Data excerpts

#####

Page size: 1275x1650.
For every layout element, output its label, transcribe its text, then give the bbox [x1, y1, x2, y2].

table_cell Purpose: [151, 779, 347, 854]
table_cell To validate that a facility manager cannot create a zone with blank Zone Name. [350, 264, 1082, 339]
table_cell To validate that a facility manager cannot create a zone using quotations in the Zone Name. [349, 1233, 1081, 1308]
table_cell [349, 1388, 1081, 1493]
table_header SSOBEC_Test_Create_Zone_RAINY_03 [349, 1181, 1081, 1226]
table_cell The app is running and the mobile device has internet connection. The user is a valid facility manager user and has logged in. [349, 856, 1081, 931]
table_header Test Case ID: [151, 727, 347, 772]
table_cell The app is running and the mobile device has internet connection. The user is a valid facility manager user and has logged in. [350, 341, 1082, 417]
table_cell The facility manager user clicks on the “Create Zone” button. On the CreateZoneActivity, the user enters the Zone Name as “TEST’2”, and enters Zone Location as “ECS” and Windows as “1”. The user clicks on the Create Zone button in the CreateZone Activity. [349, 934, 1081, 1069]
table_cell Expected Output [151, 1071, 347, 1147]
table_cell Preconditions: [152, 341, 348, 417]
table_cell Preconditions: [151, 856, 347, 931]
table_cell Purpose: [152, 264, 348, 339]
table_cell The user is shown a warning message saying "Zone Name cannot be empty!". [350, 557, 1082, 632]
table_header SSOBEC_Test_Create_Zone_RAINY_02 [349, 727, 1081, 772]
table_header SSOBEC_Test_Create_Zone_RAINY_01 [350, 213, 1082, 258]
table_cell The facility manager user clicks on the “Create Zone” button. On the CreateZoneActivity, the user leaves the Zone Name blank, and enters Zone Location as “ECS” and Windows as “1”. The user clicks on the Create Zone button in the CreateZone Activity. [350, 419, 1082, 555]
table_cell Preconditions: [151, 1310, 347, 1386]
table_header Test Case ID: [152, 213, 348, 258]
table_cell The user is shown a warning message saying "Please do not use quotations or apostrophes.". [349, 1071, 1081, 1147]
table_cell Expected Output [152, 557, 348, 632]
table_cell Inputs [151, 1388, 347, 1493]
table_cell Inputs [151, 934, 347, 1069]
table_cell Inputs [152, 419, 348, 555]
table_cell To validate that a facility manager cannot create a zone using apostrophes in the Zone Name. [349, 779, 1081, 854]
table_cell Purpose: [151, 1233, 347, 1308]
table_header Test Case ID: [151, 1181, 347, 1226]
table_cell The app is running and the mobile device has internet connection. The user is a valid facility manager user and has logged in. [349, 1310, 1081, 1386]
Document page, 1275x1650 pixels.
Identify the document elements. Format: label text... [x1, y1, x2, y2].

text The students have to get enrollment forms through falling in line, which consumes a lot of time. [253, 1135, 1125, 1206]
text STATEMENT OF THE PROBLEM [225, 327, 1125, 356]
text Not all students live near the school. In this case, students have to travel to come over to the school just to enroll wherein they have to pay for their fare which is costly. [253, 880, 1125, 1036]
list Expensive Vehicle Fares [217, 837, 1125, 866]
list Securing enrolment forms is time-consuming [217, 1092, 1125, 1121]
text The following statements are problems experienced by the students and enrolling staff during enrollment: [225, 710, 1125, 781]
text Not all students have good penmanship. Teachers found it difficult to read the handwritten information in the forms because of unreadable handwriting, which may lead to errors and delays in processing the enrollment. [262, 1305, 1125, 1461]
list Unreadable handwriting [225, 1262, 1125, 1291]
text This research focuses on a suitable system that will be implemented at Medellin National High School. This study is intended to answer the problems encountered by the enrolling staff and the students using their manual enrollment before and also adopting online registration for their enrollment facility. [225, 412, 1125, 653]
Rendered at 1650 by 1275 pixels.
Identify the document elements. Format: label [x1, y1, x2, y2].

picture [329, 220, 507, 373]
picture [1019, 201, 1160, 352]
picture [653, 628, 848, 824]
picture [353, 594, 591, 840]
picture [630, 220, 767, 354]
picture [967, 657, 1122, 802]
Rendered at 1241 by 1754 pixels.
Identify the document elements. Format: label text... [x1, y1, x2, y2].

#####

*Directive*
From the line containing "Rendered at 1241 by 1754 pixels." down to the last line of the data above, copy every line exactly; leave out all other lines.

*Expected answer*
Rendered at 1241 by 1754 pixels.
Identify the document elements. Format: label text... [x1, y1, x2, y2].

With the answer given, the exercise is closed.